ID EN

2025 Puskas Award Winner Selection No Longer Based on Voting, Can Rizky Ridho Win?

Saturday, 15 November 2025 | 12:25

Author: Respaty Gilang

Rizky Ridho
Rizky Ridho.
Source: Antara News

The Puskas Award (the award for the best goal) was previously known as an event entirely determined by public voting. However, after the controversy in 2018, FIFA revamped the selection mechanism to make the process fairer and more balanced. 

The core principle now is that the winner is determined by two elements: public votes and the assessment of a FIFA expert panel/legends.

For the 2025 edition, FIFA released the nomination list, including videos of all candidate goals, and provided a public voting mechanism through FIFA's official website. However, the final result isn't solely measured by fan vote accumulation; the expert panel (often called the FIFA Legends panel or jury) plays a decisive role in the final round. 

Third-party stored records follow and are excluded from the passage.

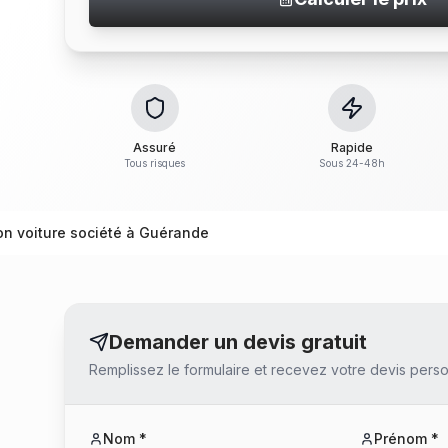
Assuré
Rapide
Tous risques
Sous 24-48h
on voiture société à Guérande
Demander un devis gratuit
Remplissez le formulaire et recevez votre devis perso
Nom *
Prénom *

The weighting of votes between fans and panelists ensures victory doesn't depend entirely on netizen numbers alone.

Rizky Ridho's (Persija and Indonesian national team defender) inclusion in the 2025 Puskás Award nomination list is a historic moment. Indonesian players rarely appear at such international nomination levels, especially alongside big names from top European and American competitions. Many Indonesian media outlets immediately highlighted this news and urged supporters to vote via FIFA's official platform. 

Theoretically, and based on other international awards that previously relied on fan voting, if winners were solely determined by public vote counts, candidates from countries with large populations and active internet users would hold significant advantages. 

Indonesia, with its massive and socially active football supporter base, could drive massive voting for a local candidate. This means if only the public decided, Rizky Ridho's chance to overtake big names through unified Indonesian netizen support could be substantial. However, it must be emphasized this is a hypothetical scenario, not the current reality. 

The post-2018 mechanism change aims to balance public preference with technical/aesthetic evaluation by the expert panel. In practice, the public selects the shortlist or ranks choices, then the jury panel evaluates technical quality, goal context, difficulty level, creativity, and historical significance. 

Thus, while public support is crucial and may determine the top three contenders, the final decision also hinges on the panel's judgment, which may prioritize aspects beyond popularity. 

The current Puskas rule combines public voting and panel assessment. So although massive netizen support helps, the outcome isn't purely about click quantities.

Rizky Ridho's inclusion is immensely valuable for Indonesian football exposure, with a genuine winning opportunity if public backing is paired with convincing presentation of the goal's context and quality to the jury.